Après le vote qui autorise les paris en France, EGBA s’oppose au droit sur les paris en France. EGBA est une association européenne des jeux et paris en ligne. Elle s’oppose sur le contenu du projet de loi qui réglemente les jeux d’argent en ligne. Cette association a exprimé de fortes réserves sur les dispositions du projet de loi et sa compatibilité avec le droit communautaire comme la limitation du taux de remboursement. Et l’association insiste sur le fait que l’intégrité est importante que ce soit dans le sport ou pour les opérateurs de jeux.
Pour éviter toutes formes de trucage lors des matchs, les opérateurs membres de EGBA sont supervisés en temps réel par l’association européenne pour la sécurité du sport. En effet, les matchs truqués font perdre la réputation des opérateurs ainsi que leurs clients. Tous les paris suspects sont tout de suite transmis à un grand nombre de fédérations sportives. C’est le cas pour les derniers matchs en Italie ces derniers temps et qui ont été jugés de truquer. Plusieurs bookmakers ont refusé de lancer des matchs sur ces matchs et depuis, les matchs de football italiens sont très suivis de près par les responsables dans le domaine du sport et des paris sportifs.
Alors qu’il y a juste quelques semaines, une loi régissant les jeux et les casinos a été élue et mise vigueur. Une des principales raisons de l’élection de cette loi est l’arrivée prochaine de la coupe du monde de football qui se tiendra à partir du mois de Juin en Afrique du Sud. En effet, les opérateurs français avaient réclamé cette licence pour rendre enfin les paris et les jeux légalement avant le début de cette coupe du monde. Ils ont raison parce que la coupe du monde de football est l’événement sportif le plus suivi partout dans le monde.

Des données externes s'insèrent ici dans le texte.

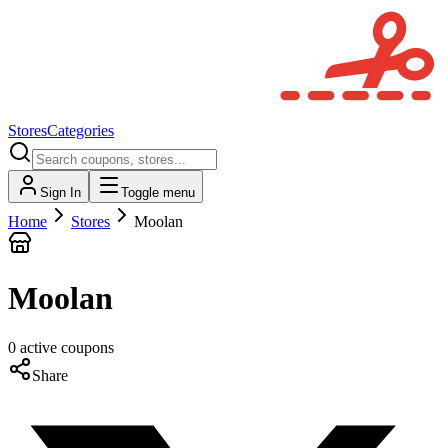
Stores
Categories
Sign In
Toggle menu
Home
Stores
Moolan
Moolan
0
active
coupons
Share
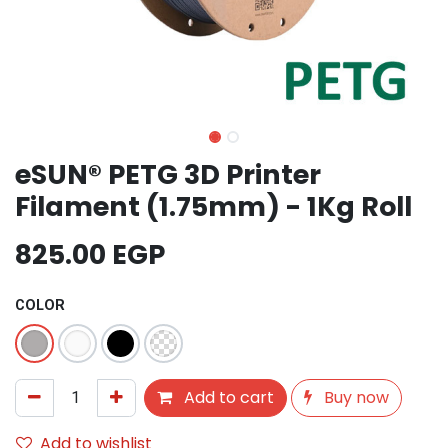
eSUN® PETG 3D Printer
Filament (1.75mm) - 1Kg Roll
825.00
EGP
COLOR
Add to cart
Buy now
Add to wishlist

De ce fait, le nombre de parieurs seront nombreux. Et l’un des problèmes, notamment pour les opérateurs français depuis toutes ces années, c’est de n’avoir pas pu proposer des paris ouverts lors de ces coupes du monde parce que ceux ci n’était pas encore légaux. Mais heureusement donc avec cette nouvelle édition, les opérateurs français pourront ouvrir des paris que ce soit dans les lieux de paris mai surtout sur les paris en ligne.